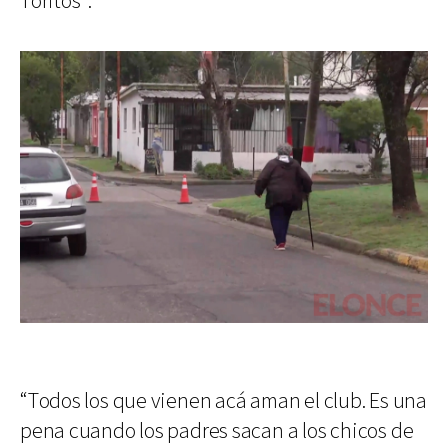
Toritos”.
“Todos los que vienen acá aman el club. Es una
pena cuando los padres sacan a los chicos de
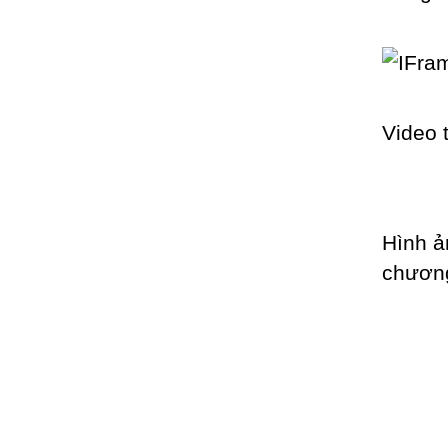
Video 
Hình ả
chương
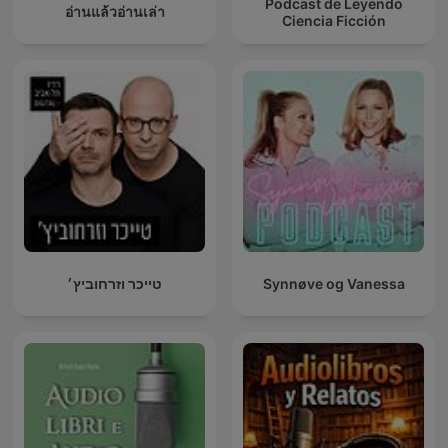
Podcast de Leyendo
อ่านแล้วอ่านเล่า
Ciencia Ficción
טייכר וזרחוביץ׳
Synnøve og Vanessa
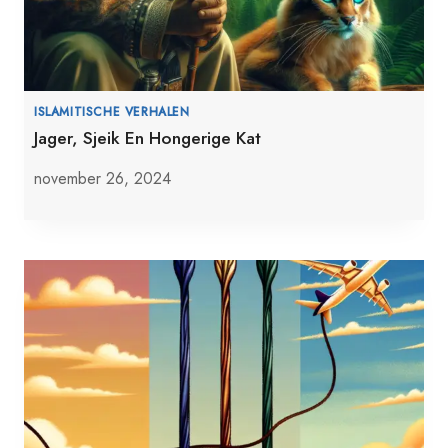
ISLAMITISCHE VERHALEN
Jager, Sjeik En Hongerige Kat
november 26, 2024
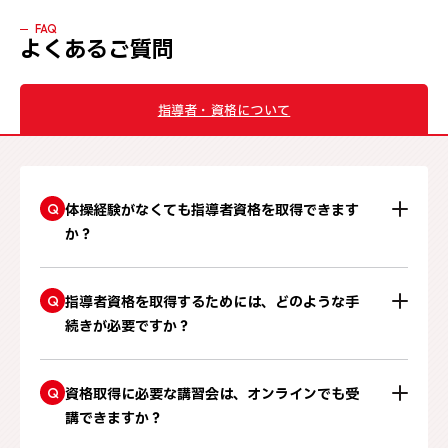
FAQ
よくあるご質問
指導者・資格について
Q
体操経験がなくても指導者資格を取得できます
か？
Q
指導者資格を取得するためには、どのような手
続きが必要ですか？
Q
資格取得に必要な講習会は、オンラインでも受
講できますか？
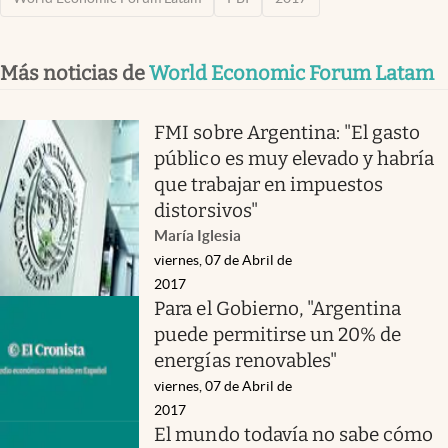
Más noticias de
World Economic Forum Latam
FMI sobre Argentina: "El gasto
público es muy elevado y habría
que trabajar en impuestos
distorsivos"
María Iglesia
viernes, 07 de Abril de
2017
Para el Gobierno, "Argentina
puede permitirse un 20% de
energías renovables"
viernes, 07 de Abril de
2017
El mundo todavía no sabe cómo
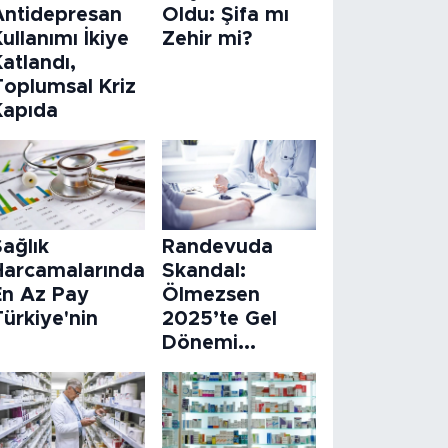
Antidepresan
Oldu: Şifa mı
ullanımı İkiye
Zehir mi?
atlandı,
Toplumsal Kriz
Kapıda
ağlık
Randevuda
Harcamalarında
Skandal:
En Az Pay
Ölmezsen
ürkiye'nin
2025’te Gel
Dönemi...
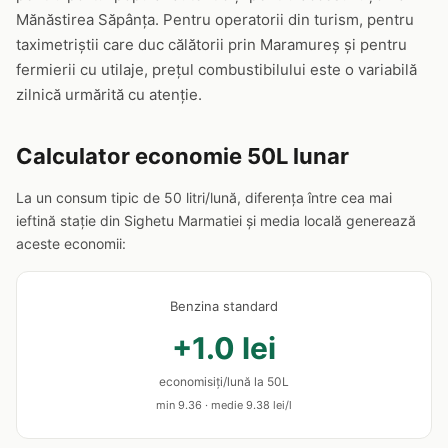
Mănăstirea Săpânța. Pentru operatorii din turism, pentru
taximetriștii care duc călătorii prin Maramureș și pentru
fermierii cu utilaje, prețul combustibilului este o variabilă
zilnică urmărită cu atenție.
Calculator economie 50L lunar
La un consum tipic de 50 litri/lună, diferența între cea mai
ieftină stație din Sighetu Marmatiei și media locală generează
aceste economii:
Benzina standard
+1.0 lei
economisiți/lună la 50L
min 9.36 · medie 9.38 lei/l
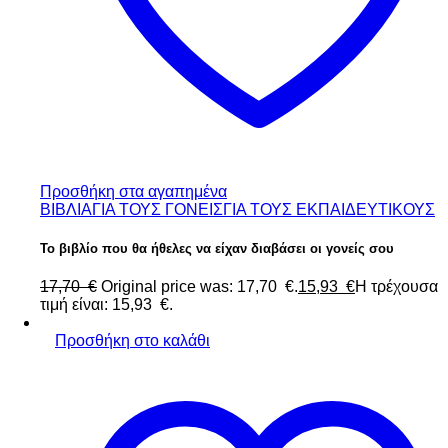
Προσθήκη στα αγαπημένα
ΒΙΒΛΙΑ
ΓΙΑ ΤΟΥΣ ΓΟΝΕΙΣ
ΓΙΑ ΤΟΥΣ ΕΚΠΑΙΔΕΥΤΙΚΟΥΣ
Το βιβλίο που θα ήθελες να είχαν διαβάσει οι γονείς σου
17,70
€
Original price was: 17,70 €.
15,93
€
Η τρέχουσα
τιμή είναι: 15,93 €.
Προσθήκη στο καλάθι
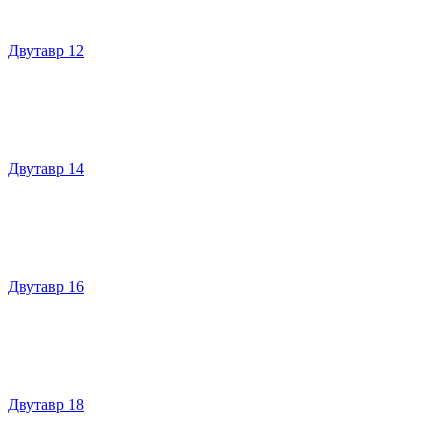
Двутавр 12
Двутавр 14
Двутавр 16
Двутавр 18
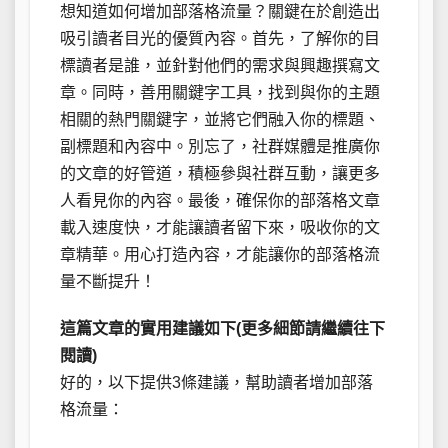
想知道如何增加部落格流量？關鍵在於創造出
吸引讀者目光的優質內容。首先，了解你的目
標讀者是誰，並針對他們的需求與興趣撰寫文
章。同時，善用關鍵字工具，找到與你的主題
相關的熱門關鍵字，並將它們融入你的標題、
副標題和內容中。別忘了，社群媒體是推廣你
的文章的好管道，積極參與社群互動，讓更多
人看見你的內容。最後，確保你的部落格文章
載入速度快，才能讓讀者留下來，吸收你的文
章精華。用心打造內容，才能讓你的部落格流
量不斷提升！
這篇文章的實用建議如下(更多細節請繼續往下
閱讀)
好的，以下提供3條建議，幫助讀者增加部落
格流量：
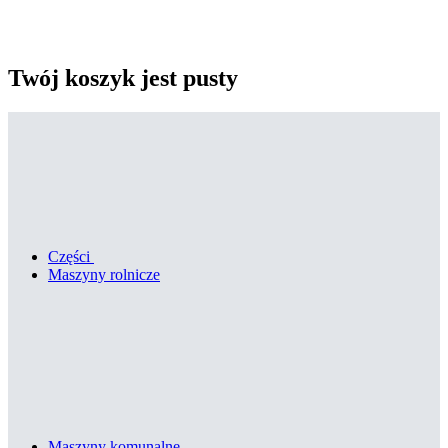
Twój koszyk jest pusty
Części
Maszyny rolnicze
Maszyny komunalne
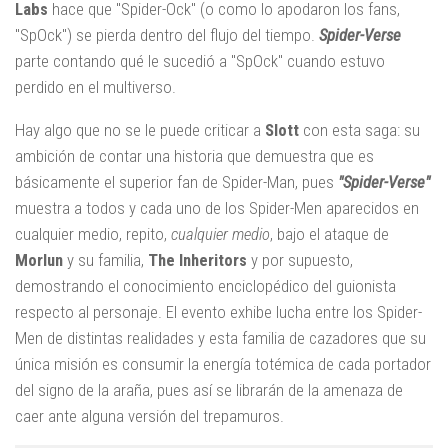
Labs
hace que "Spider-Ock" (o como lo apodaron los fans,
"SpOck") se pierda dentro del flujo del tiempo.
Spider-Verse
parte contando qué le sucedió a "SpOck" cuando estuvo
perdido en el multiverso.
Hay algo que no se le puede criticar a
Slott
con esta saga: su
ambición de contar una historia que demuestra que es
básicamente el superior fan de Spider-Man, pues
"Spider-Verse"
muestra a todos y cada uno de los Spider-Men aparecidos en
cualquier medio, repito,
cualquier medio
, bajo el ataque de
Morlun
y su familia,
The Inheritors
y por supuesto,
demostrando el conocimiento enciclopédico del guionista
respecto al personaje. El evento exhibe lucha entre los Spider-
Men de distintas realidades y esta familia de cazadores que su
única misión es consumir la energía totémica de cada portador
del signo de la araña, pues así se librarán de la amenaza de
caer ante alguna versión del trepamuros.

____________________

> Your objective
Quote verbatim the line containing "con esta saga: su" and every line after it through the end of the records above.

> Task solution
con esta saga: su
ambición de contar una historia que demuestra que es
básicamente el superior fan de Spider-Man, pues
"Spider-Verse"
muestra a todos y cada uno de los Spider-Men aparecidos en
cualquier medio, repito,
cualquier medio
, bajo el ataque de
Morlun
y su familia,
The Inheritors
y por supuesto,
demostrando el conocimiento enciclopédico del guionista
respecto al personaje. El evento exhibe lucha entre los Spider-
Men de distintas realidades y esta familia de cazadores que su
única misión es consumir la energía totémica de cada portador
del signo de la araña, pues así se librarán de la amenaza de
caer ante alguna versión del trepamuros.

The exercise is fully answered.